▶ _What you will do_
Transcribe every line of text in the items below word for word, leaving out the pictures.
═══ Materials provided
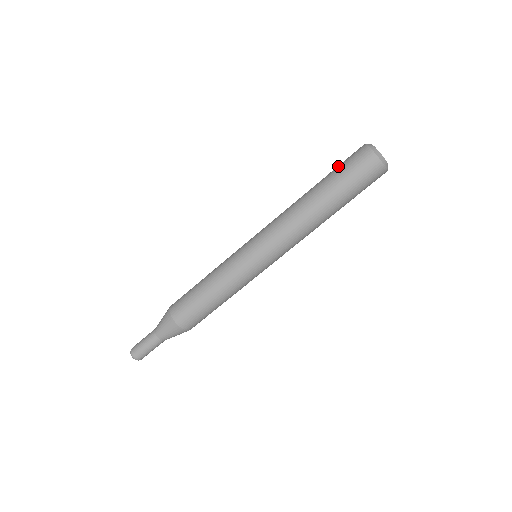
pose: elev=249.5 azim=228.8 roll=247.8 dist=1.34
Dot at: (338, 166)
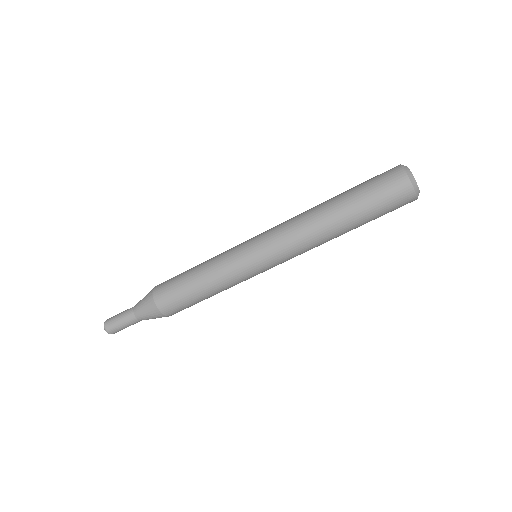
Dot at: (365, 181)
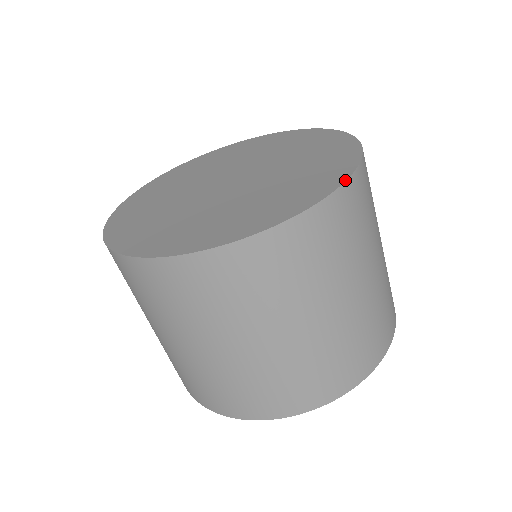
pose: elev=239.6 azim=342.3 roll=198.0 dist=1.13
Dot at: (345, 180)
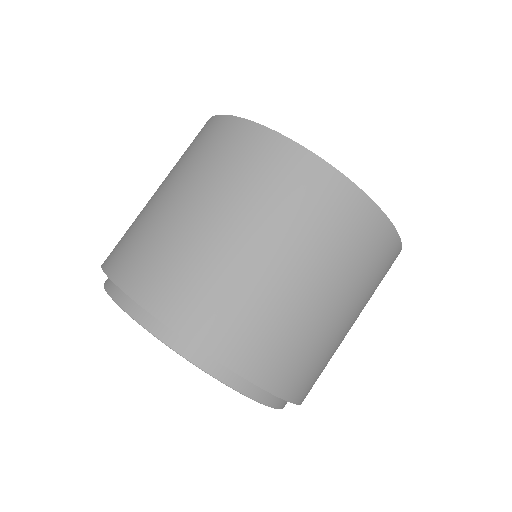
Dot at: occluded
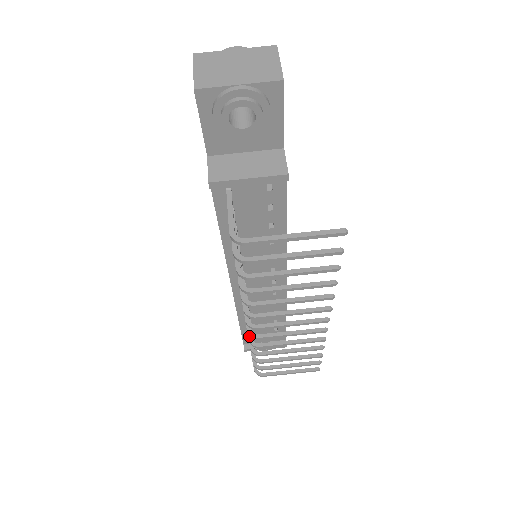
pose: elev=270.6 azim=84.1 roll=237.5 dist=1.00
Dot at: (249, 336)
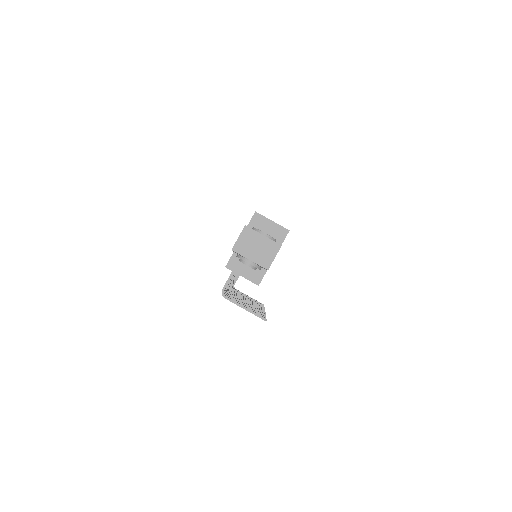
══════
▶ _Problem solution_
pose: elev=249.5 azim=228.8 roll=247.8 dist=1.34
Dot at: (338, 166)
Dot at: (365, 181)
pose: elev=239.6 azim=342.3 roll=198.0 dist=1.13
Dot at: (345, 180)
Dot at: occluded
pose: elev=270.6 azim=84.1 roll=237.5 dist=1.00
Dot at: (249, 336)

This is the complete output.